Spannungen zwischen EU und Türkei Vorwärts zum Rückschrittsbericht
Die EU-Staaten bemühen sich, gegenüber der Türkei Entschlossenheit zu demonstrieren und gleichzeitig die Gespräche über einen Beitritt nicht ganz abreißen zu lassen. Doch der anstehende Fortschrittsbericht dürfte zum Rückschrittsbericht werden.
Die EU will es im schwierigen Umgang mit der Türkei offenbar weiter mit Dialog versuchen: Heute hielt das sogenannte "Politische und Sicherheitspolitische Komitee", in dem alle 28 Mitgliedsstaaten vertreten sind, eigens ein Krisentreffen ab. Derzeit ist man dabei, eine gemeinsame Erklärung abzustimmen. Die soll, wie das ARD-Studio Brüssel vorab aus Diplomatenkreisen erfuhr, klarstellen, dass die EU die jüngsten Vorgänge in der Türkei mit "ernster Sorge" verfolge. Und auch die Einschränkungen der Meinungsfreiheit sowie die Verhaftungen von Oppositionspolitikern sollen kritisiert werden.
Allerdings deutet derzeit wenig darauf hin, dass die Erklärung in einer direkten Drohung an die Adresse Ankaras münden wird, sondern vielmehr in einem Gesprächsangebot. Man dürfte die Türkei an die Achtung der parlamentarischen Demokratie und des Rechtsstaats erinnern und auch daran, dass das Land ein EU-Beitrittskandidat ist - und wird wohl gleichzeitig klarstellen, dass man bereit ist, den politischen Dialog mit dem Land fortzusetzen.
Asselborn historisch auf sehr dünnem Eis
Dass nun alle 28 EU-Staaten an einer gemeinsamen Erklärung sitzen, ist der Versuch gegenüber der Erdogan-Regierung einen geschlossenen Eindruck zu machen. Denn natürlich ist es so, dass aus den einzelnen Mitgliedsländern nun allerlei Vorschläge kommen, wie man am besten mit der Türkei umspringen solle. Luxemburgs Außenminister Jean Asselborn zum Beispiel brachte Wirtschaftssanktionen ins Gespräch: "50 Prozent der Exporte der Türkei gehen in die Europäische Union. Nach Russland sind es nur zwei Prozent. 60 Prozent der Investitionen in die Türkei kommen aus der Europäischen Union. Das ist ein absolutes Druckmittel", so Asselborn, der sich allerdings historisch auf sehr dünnes Eis begab, als er Erdogan vorwarf, sich derselben Methoden zu bedienen, die auch unter der Nazi-Herrschaft benutzt wurden. Jedenfalls ist derzeit nicht absehbar, dass sich die EU-Staaten darauf verständigen werden, wirtschaftlich schmerzhafte Maßnahmen zu verhängen.

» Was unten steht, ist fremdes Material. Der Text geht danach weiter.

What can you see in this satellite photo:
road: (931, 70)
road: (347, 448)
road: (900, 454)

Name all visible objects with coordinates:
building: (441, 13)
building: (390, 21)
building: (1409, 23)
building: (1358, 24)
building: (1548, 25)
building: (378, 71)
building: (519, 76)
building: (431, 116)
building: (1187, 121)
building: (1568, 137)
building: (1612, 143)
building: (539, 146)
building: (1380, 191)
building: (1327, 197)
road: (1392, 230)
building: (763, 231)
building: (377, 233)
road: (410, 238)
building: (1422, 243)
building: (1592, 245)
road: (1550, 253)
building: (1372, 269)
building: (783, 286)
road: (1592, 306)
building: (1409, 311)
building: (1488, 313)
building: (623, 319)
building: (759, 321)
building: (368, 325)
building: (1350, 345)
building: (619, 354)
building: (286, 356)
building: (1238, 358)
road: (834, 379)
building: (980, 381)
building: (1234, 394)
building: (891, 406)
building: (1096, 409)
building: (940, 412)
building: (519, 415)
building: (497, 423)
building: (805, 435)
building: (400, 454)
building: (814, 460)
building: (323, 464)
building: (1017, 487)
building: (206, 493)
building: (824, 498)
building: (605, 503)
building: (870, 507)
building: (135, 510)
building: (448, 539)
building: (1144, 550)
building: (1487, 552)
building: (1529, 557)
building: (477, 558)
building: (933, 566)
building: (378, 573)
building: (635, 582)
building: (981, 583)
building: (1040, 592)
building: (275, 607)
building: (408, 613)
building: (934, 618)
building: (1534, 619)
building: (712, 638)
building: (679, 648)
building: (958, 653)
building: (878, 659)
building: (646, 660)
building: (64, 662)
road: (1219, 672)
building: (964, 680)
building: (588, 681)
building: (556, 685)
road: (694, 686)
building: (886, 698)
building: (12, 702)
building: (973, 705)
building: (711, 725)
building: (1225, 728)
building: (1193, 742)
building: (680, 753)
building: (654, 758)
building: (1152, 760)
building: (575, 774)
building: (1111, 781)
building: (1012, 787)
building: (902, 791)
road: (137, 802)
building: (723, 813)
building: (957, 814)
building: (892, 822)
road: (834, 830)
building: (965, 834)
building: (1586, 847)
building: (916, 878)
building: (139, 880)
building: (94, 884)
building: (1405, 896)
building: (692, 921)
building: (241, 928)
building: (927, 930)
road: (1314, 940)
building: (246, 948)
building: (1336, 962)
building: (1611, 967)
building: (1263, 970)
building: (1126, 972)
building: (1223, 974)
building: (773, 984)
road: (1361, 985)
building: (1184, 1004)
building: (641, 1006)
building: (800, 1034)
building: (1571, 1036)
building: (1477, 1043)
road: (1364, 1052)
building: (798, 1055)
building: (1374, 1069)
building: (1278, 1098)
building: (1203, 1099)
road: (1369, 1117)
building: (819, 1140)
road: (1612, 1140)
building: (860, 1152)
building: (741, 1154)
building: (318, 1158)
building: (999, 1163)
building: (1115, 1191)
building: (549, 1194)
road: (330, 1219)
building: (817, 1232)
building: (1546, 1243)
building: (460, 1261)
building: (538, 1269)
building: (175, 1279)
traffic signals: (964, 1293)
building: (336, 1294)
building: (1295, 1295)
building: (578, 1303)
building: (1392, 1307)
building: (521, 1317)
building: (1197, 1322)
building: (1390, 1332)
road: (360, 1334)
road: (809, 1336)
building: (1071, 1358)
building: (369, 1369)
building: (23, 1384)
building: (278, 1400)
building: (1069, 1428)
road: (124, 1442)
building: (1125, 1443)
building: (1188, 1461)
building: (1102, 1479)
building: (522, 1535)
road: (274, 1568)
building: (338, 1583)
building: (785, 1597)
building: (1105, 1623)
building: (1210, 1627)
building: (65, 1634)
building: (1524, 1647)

Österreichs Außenminister Sebastian Kurz machte einen anderen Vorschlag: die Beitrittsgespräche mit der Türkei sofort stoppen. Schon im Sommer hatte Österreich dafür geworben, stand jedoch mit diesem Vorstoß relativ einsam auf weiter Flur.
Gemeinsame Außen- und Sicherheitspolitik
"Ich finde es wichtig, dass jetzt kein Land vorprescht, sondern dass man sich hier gemeinsam abstimmt", gibt der SPD-Außenpolitiker Arne Lietz im Interview mit dem ARD-Hörfunk in Brüssel zu Bedenken. Europa müsse lernen, eine gemeinsame Außen- und Sicherheitspolitik zu betreiben. "Daher ist es nicht sachdienlich, dass jetzt die einzelnen Außenminister ihrerseits unterwegs sind", so Lietz.
Andere weisen beständig darauf hin, dass die EU Gefahr laufe, sich bei einem Gesprächsabbruch auch noch den letzten Rest Einfluss zu berauben, den sie noch auf Präsident Erdogan hat. Schon jetzt blicken alle gespannt auf Mittwoch: Dann wird die EU-Kommission ihren "Fortschrittsbericht" zum Beitrittskandidaten Türkei vorlegen. Ersten Vorabberichten zufolge wird das - wenig überraschend - eher ein "Rückschrittsbericht". Ob die Kommission daraus allerdings Konsequenzen zieht und rät, den vermutlich harten Worten auch Taten folgen zu lassen, ist noch nicht absehbar.